Gregory didn't answer immediately. He opened a bottle of mineral water lying in the corner, sipping it slowly before speaking. "Before, when Nate first learned, he couldn't do it either."
Noel lifted his face, a curious glint slipping behind his blue eyes. "Nate? Who taught him?"
"Me." Gregory smiled slightly, reminiscing. "Not about weapons—he already had that since he was a child. But about... when to pull the trigger, and when to hold back. That was the hardest thing for him to learn."
"Did he succeed?"
"Just look at yourself now." Gregory patted Noel's shoulder, shifting attention to a lighter reality. "This body already knows the movements. What you need is no longer physical training, but courage."
"I don't have that."
"You do have it, Noel." Gregory's voice grew softer, almost persuasive. "You just don't know how to find it yet."
The British man stood up, straightening his sweat-soaked training clothes. "Tomorrow we'll practice shooting at moving targets. Get some rest tonight."
Noel nodded slowly, still sitting on the floor, staring at the bullet holes in the cardboard targets. One hole in the head—Gregory's.
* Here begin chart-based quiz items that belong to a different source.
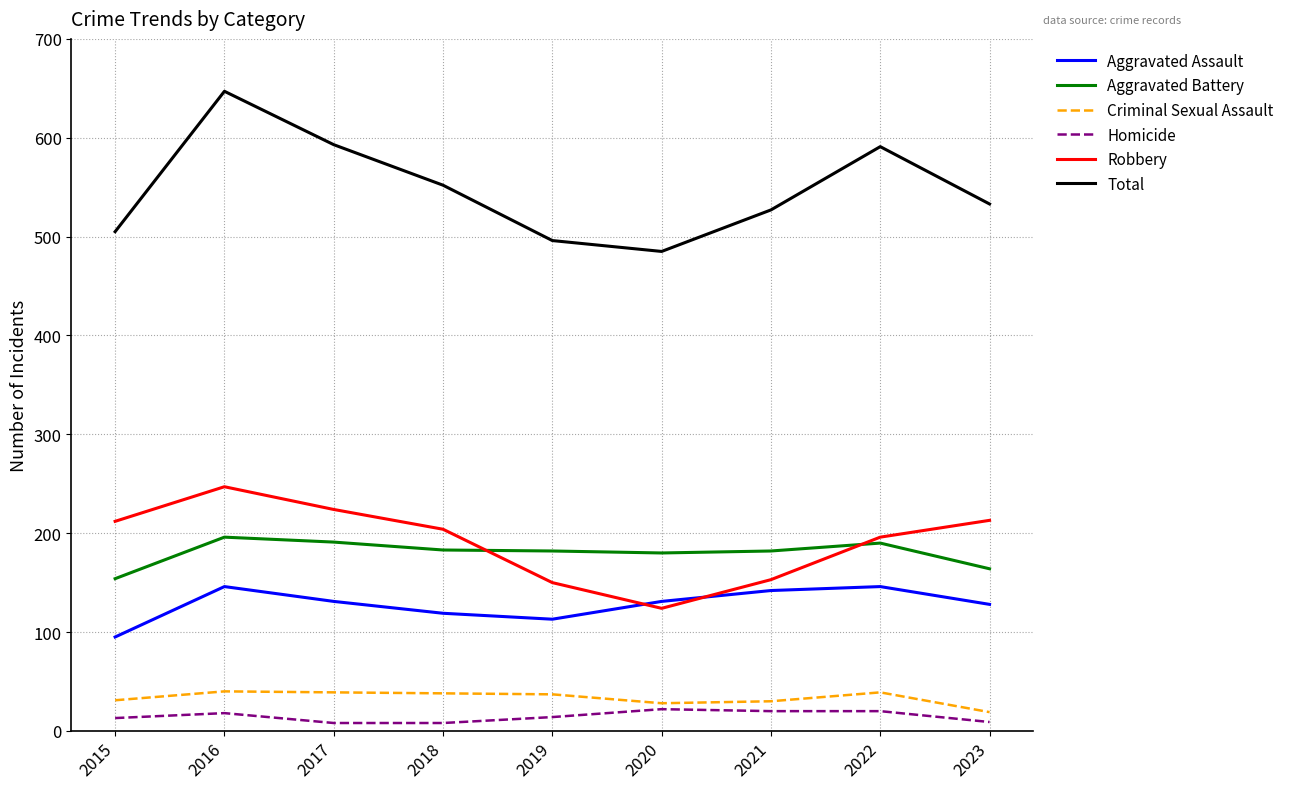

Read the Aggravated Battery value at 2022.

190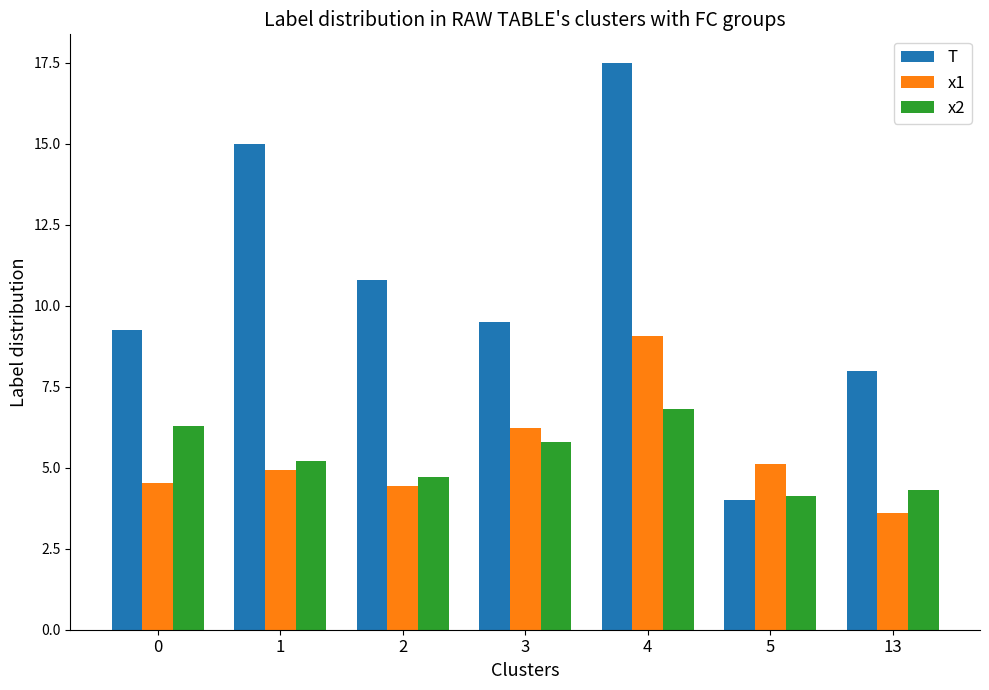

Does the chart contain stacked bars?

No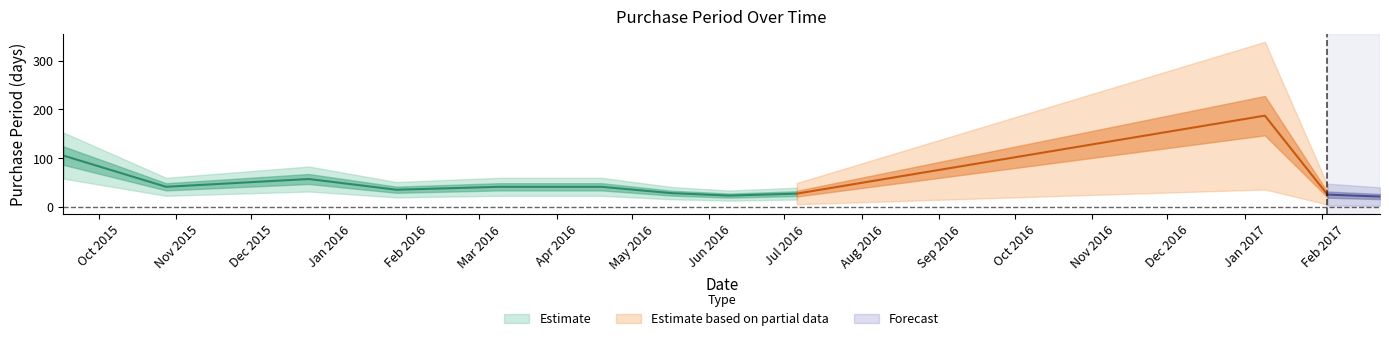

Rank the categories by value from lowest to highest.

2017-02-24, 2016-06-09, 2017-02-03, 2016-07-06, 2016-05-17, 2016-01-28, 2015-10-28, 2016-03-09, 2016-04-19, 2015-12-24, 2015-09-17, 2017-01-09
Dozens of holes scattered across the chest and neck—his own.
He sighed, then stood up to follow Gregory, who had already left the room.
*
The Moscow FSB Bureau had assigned Yuri Viktorovich and Dmitry Vorobev to New York three months ago. Officially, they were there for interagency coordination regarding an illegal arms trafficking case involving a跨国 network. However, their true mission went beyond that: to trace the flow of dark money suspected of flowing to criminal organizations in Russia—one of which was through the Tsvetkov family, a pharmaceutical conglomerate whose name had begun appearing frequently in intelligence reports.
A small hotel in Brooklyn became their temporary base. Far from the glitter of Manhattan, this place was chosen for a simple reason: not many people asked questions. Yuri, with grey hair at his temples and a weary face that had seen too many corpses, was more comfortable working from the shadows. Dmitry, his partner ten years younger, was the opposite—he was restless if he wasn't moving.
That morning, they received a call from the hospital. A car that had been sunk in the Hudson River had finally been recovered, and inside it was a corpse. Not their assignment, really—this case fell under New York police jurisdiction. However, preliminary reports indicated that the man found was a member of the Donnano mafia, an organization that a few years ago was suspected of having connections with Russian syndicates. Reason enough for the FSB to take a look.